Summary of this article
RBI can allow shares against second-hand capital imports
NRI investments permitted only on non-repatriation basis terms
Court upholds RBI approval despite repeal of FERA
The Calcutta High Court has ruled that the Reserve Bank of India (RBI) had acted within the mandates of the foreign exchange law when it permitted the issue of shares on a non-repatriable basis against imported second-hand equipment.
It said the Foreign Exchange Regulation Act (FERA), 1973, allowed RBI permit allotment of shares to a non-resident Indian (NRI) in exchange for second-hand capital equipment imported into India. The dispute arose from the incorporation of Ruby General Hospital Company in 1991. The company was set up by two NRIs, Dr. Kamal Dutta and Binod Prasad Sinha, along with Sajal Dutta, the younger brother of Dr. Kamal Dutta.
Importation of Capital Equipment and RBI Authorisation
Dr. Dutta had imported second-hand medical equipment from the US. He used this import as his capital investment to the company. For this purpose, he had approached RBI to allow him to allot shares in value of the imported equipment as stipulated in the FERA, 1973.
Initially, RBI granted permission for the allotment of shares. This was, however, later revoked upon the request of the firm itself. The original approval was then challenged by the company before the Calcutta High Court.
Subsequently, RBI gave approval of allotment of shares once again. The company filed another writ petition to challenge this approval to the High Court, again.
The company once again went to the High Court claiming that some of the instructions, that were previously given, were not duly observed. The challenge related to permission granted under Section 19(1)(d) of the Foreign Exchange Regulation Act, 1973, allowing issuance of over 3 million shares of Rs. 10 each on a non-repatriable basis.

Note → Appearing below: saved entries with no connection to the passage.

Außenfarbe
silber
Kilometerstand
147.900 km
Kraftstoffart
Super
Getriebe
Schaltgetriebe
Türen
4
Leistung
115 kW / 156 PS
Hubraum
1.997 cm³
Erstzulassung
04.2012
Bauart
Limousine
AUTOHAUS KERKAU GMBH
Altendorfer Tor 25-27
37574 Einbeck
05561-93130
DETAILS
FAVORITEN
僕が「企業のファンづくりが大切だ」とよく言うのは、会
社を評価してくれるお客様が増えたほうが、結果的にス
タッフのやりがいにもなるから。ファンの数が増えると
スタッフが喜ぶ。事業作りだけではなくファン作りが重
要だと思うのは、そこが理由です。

Analysis of Transaction by the Court
The Division Bench questioned whether RBI had lawfully given the permission. According to the court, there was no outflow of foreign exchange in the transaction. The payment of the amount of importing the second-hand capital goods had been made directly by Dr. Kamal Dutta, an NRI.
RBI had also taken into consideration a Government of India policy directive dated January 3, 1994. This directive made it clear that the import of second-hand capital goods under a direct payment by an NRI was only permitted to be made on a non-repatriation basis.

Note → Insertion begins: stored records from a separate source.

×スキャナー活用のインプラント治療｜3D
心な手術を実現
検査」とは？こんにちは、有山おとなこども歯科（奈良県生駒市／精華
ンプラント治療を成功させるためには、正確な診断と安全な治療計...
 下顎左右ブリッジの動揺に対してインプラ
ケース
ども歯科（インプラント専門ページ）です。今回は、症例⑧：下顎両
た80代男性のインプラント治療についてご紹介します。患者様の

The court noted that RBI was within its right to interpret this policy directive as applied to the case facts. Given that the requirements provided under the directive were met, issuing shares on a non-repatriable basis was legally acceptable, the court observed.
Impact of FEMA on the Case
The Bench also observed the change in law through the course of the events. FERA, 1973 was repealed and the Foreign Exchange Management Act (FEMA), 1999 became effective on June 1, 2000.
The court said that in case of FEMA, no special authorisation from RBI was essential in allotment of shares to NRI against the import capital goods.
Final Decision of the Court
The Calcutta High Court held that the permission of RBI did not have a legal infirmity. The decision that permitted the allotment of shares in terms of second-hand imported capital equipment under the non-repatriation basis was found to be compliant with the law.
New Directive by RBI
In accordance with the directives given by the Calcutta High Court, RBI issued a new order. Under this directive, RBI eventually allowed the company to issue shares to Dr. Kamal Dutta on condition of supply of the second-hand medical equipment imported from the US. The import was considered as his capital contribution and the allotment was made strictly on a non-repatriation basis.